/ 27 August 2021

Judicial Services Commission says why Western Cape Judge President must be impeached

Hlophe To Face Disciplinary Tribunal In September
Western Cape Judge President John Hlophe.

Western Cape Judge President John Hlophe compromised the independence of South Africa’s constitutional court when he approached judges Bess Nkabinde and Chris Jafta in 2008 to convince them to give rulings in favour of former president Jacob Zuma in two cases implicating him in corruption.

The Judicial Services Commission (JSC) said this on Wednesday, when it announced its acceptance of the Judicial Conduct Tribunal’s recommendation that Hlophe be impeached.

In April, the tribunal unanimously found Hlophe guilty of gross misconduct for telling the two constitutional court judges that “you are our last hope” to save Zuma from his legal troubles.

The tribunal, headed by retired Judge Loop Labuschagne, said Hlophe had breached section 165 of the Constitution by attempting to influence Jafta and Nkabinde to violate their oath of office.

Giving its reasons to uphold the tribunal’s recommendation, the JSC said: “The courts are independent and subject only to the Constitution and the law, which they must apply impartially and without fear, favour or prejudice.

“No person or organ of state may interfere with the functioning of the courts. Organs of state, through legislative and other measures, must assist and protect the courts to ensure the independence, impartiality, dignity, accessibility and effectiveness of the courts.”

On Thursday, the JSC delivered the majority and minority decisions in the matter to the parties involved and referred the matter to the National Assembly in terms of the relevant provisions of the Constitution and applicable legislation.

Stressing the independence of the courts, the JSC recalled an earlier  statement on judicial independence of the supreme court of appeal, which reads: “Any attempt by an outsider to improperly influence a pending judgment of a court constitutes a threat to the independence, impartiality, dignity and effectiveness of that court.”

The JSC said it was of the view that Hlophe knew of the relevant standards of judicial ethics.

Despite this knowledge, he continued to compromise the court’s independence in that he pursued a discussion with Nkabinde regarding the Zuma cases “knowing she had sat on the bench and judgment was still pending”, said the JSC. 

The JSC dismissed Hlophe’s justification of his conduct regarding Nkabinde and Jafta. In his evidence, Hlophe argued that formal deliberations, as well as private consultations and debates among judges, are and must remain confidential.
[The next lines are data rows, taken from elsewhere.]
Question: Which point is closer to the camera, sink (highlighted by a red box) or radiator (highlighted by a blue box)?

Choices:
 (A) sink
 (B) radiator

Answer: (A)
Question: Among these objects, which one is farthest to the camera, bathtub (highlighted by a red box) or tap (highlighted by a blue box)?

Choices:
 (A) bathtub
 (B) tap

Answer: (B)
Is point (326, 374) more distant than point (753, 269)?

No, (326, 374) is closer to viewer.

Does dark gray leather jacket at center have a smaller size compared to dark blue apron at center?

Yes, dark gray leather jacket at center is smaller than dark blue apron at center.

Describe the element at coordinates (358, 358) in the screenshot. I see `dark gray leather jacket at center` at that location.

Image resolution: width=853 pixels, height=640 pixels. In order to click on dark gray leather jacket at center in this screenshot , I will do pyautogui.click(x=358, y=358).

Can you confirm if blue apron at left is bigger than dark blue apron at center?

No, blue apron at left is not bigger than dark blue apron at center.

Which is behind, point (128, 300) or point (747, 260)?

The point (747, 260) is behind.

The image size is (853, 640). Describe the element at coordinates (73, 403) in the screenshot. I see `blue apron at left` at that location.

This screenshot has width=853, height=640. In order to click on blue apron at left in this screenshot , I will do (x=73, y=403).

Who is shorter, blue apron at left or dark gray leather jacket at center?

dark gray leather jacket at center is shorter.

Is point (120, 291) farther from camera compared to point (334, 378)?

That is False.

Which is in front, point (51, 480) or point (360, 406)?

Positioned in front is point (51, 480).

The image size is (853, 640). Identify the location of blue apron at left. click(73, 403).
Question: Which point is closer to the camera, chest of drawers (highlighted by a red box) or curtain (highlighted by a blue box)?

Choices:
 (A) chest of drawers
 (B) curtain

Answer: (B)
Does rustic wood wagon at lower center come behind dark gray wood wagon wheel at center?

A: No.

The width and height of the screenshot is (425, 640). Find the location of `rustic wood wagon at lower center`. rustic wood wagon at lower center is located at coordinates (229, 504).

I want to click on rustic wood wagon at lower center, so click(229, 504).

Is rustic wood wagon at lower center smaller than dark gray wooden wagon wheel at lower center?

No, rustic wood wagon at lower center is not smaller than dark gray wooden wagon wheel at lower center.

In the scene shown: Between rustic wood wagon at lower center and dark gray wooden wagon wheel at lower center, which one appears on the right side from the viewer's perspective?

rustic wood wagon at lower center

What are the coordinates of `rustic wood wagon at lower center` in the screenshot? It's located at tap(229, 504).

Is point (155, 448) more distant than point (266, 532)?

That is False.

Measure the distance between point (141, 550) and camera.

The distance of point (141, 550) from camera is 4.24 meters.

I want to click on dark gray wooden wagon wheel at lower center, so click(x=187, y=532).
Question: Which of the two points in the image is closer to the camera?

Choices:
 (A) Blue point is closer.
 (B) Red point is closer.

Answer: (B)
The JSC found that Hlophe’s “insistence” that judges frequently discuss their matters “is no answer” and that the article from which he drew his argument could not be “plucked out of context and used to justify Judge President Hlophe’s conduct when the overwhelming, constitutionally-endorsed values of judicial independence and impartiality would  as a result be compromised”.

The JSC found that Hlophe’s conduct “rendered him guilty of gross misconduct as envisaged in section 177(1)(a) of the Constitution, in that he attempted to influence, improperly, justices Nkabinde and Jafta to decide matters that were then pending before the constitutional court in favour of particular litigants”.

The National Assembly will now vote on whether Hlophe should be removed from the bench.